Bola, a metáfora
És uma bola a viver, parada e triste, num estádio ermo e escuro, congelada no recanto do campo que é a vida. E mais: olho para ti assim - e vejo-te, parada e triste, como espelho de um céu do avesso, um céu sem estrelas, as estrelas que não podem ir beijar-te com os lábios nos pés: o Ronaldo, o Bernardo, o Bruno, o Pizzi (e outros que tais).
Olho para ti assim - e vejo-te, parada e triste, como rosto enrodilhado em filetes de agrura que são sombras no reverso que dá o luto ao verso, ao verso maldito de onde te tiraram o encanto e a flama do Pelé, do Eusébio, do Figo, do Zidane (e outros que tais). Olho para ti assim - e vejo-te, parada e triste, sem o espanto em tropelias do Garrincha, do Madjer, do Ronaldinho, do Quaresma (e outros que tais), a alma em ansiedade, a ruína a chamuscar-te, a chamuscar-nos.

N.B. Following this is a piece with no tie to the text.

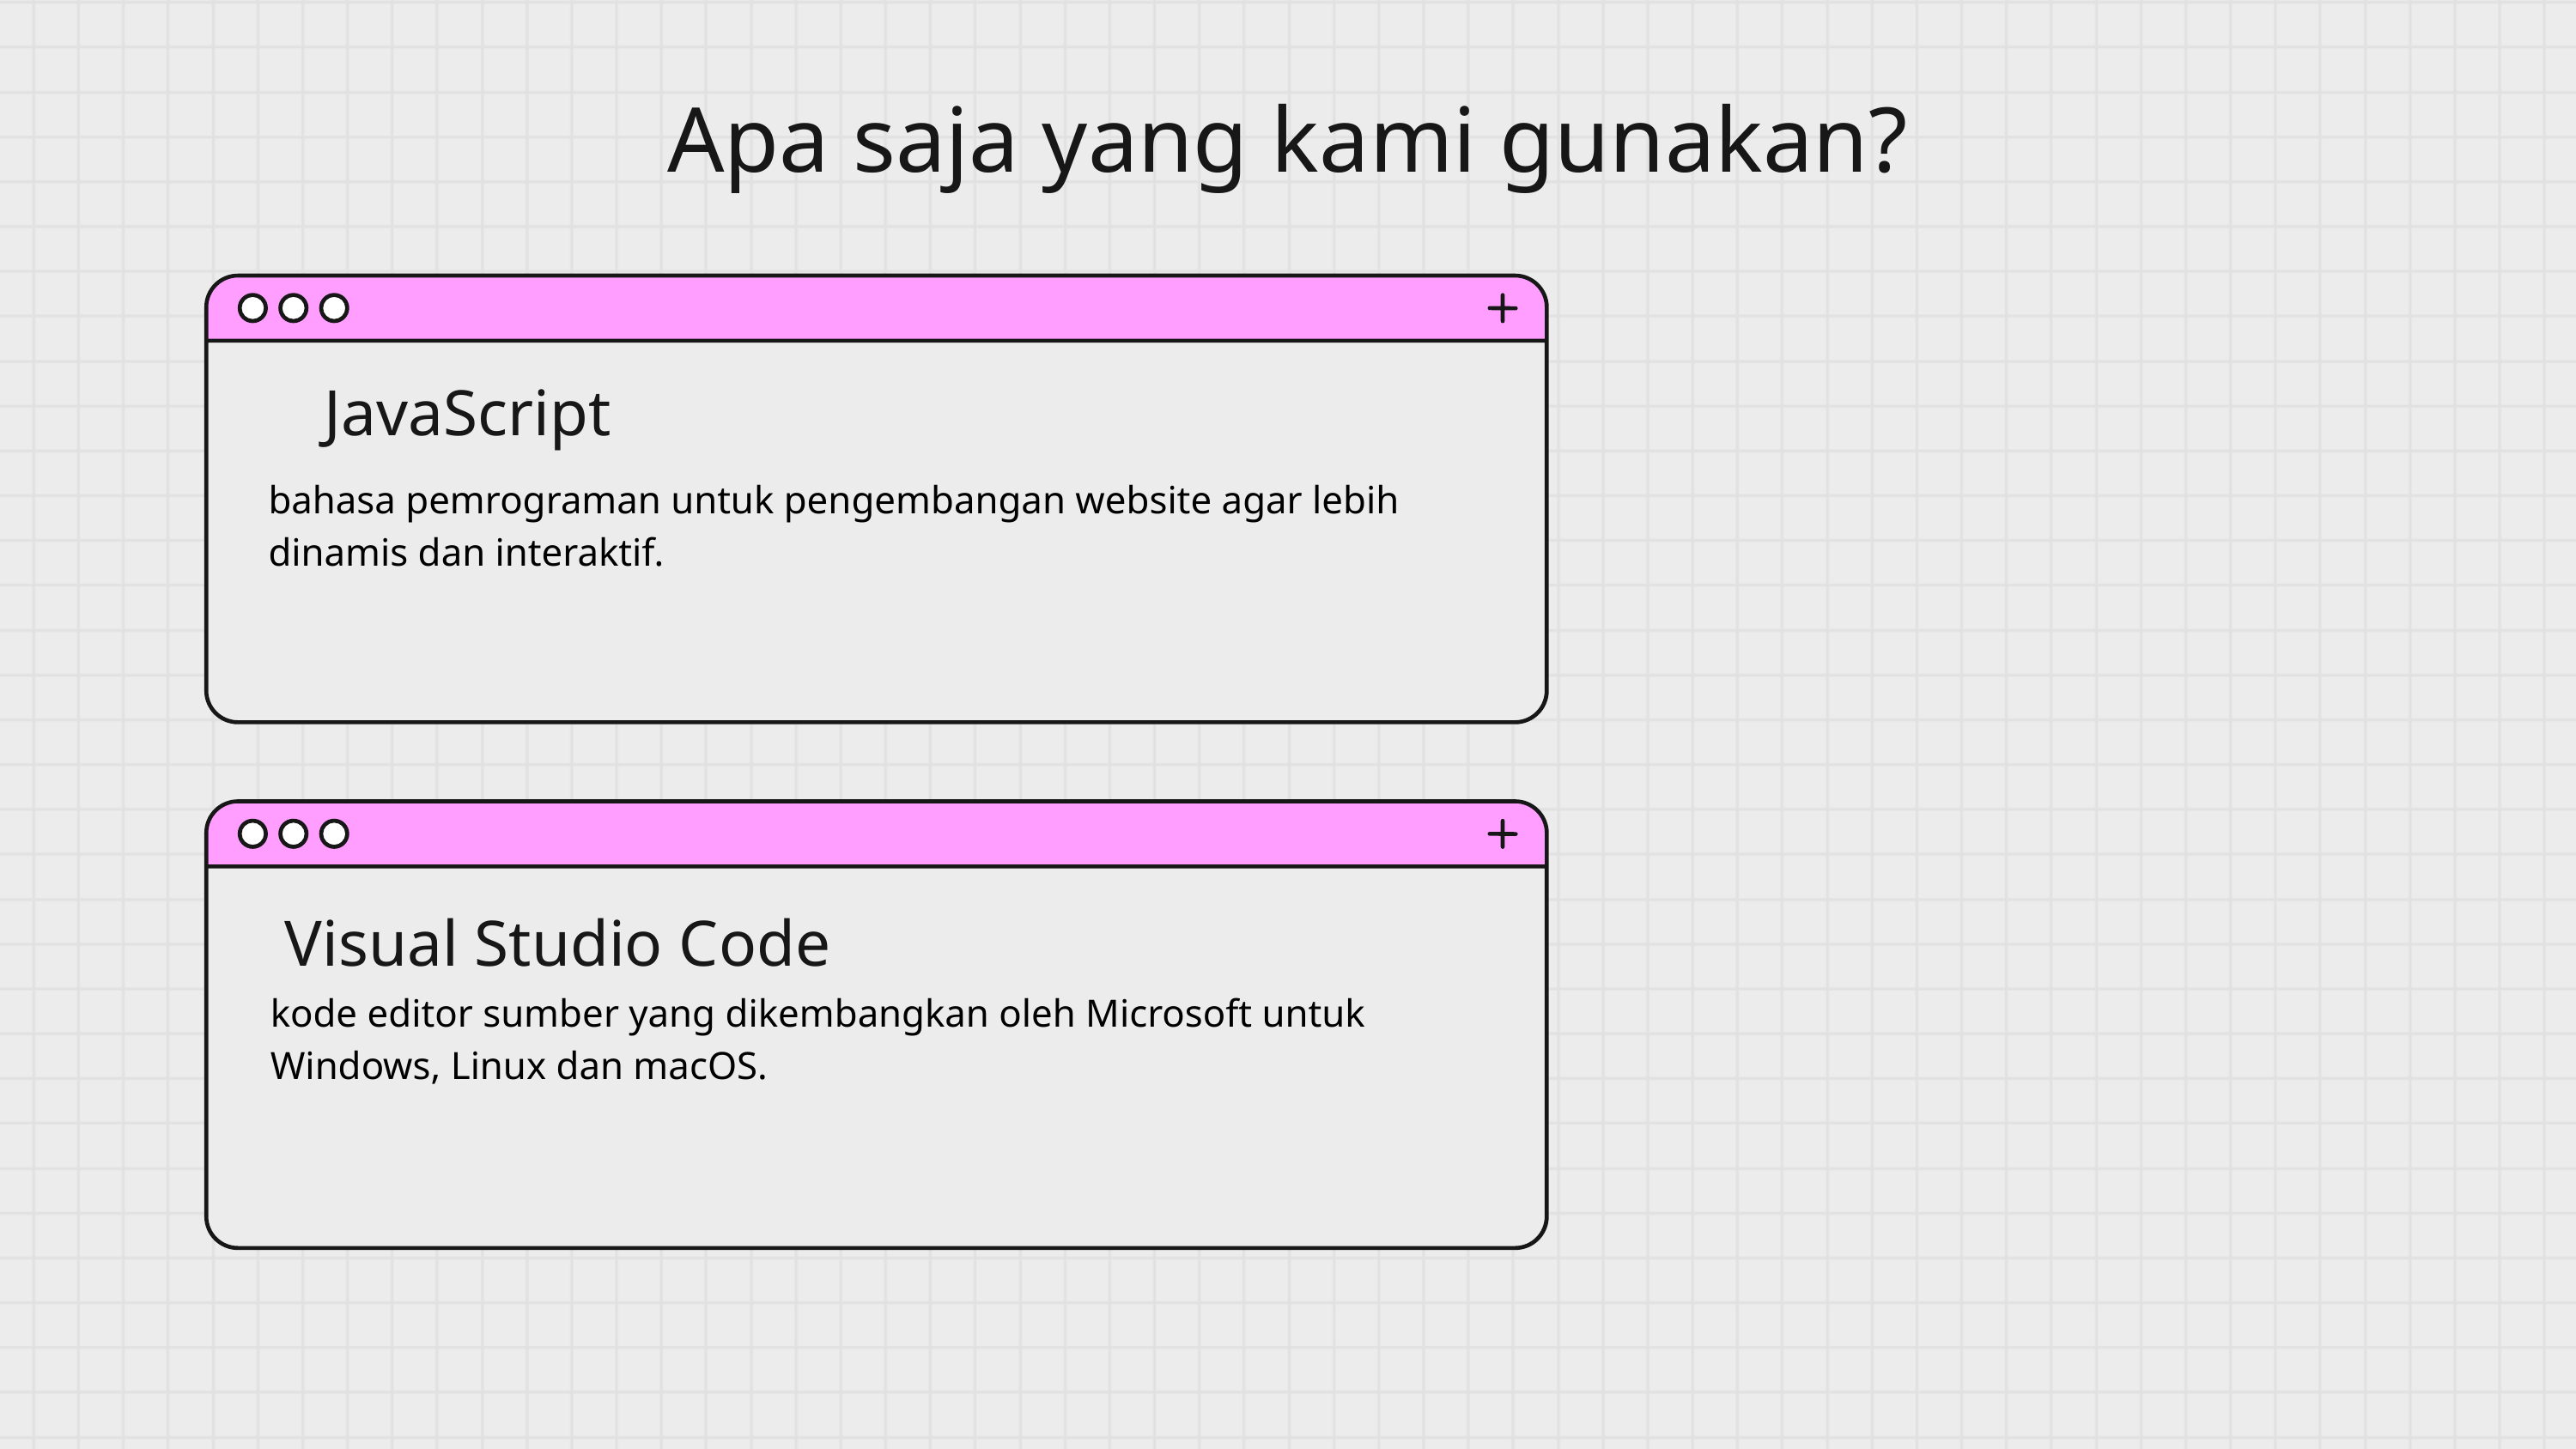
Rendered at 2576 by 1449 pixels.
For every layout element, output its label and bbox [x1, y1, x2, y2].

Olho para ti assim - e vejo-te, parada e triste, como estátua a esfanicar-se em penáltis piores que os penáltis falhados do Zico, do Rossi, do Veloso (e outros que tais), nuvem de que se solta a tempestade que nos sobra. Olho para ti assim - e vejo-te, parada e triste, como lágrima por corpos que são gritos que se não ouvem, cobertos por lençóis brancos na hecatombe de todos os dias, sem que um Yashin, um Damas, um Baía, um Casillas (e outros que tais…) sejam capazes de os defender de desdita, que a desdita não teve, virulenta, defesa possível.
Olho para ti assim - e vejo-te, parada e triste, na ânsia do retorno às danças lascivas em que te puseram o Maradona, o Chalana, o Futre, o Messi (e outros que tais…) quando a dor ainda não andava a dar-se, a galope, aos corações magoados. Olho para ti assim - e vejo-te, parada e triste, como vulto amachucado (que somos todos nós) a cambalear pelo negrume das ruas desertas até ao desaguar por rios de amargor como os que levaram a Helena da Ilíada ao lamento:
- Zeus deu-nos destino infeliz para que mais tarde os homens nos cantassem…
e pergunto-me: quando poderemos cantar-te bola vivaz e fagueira de novo?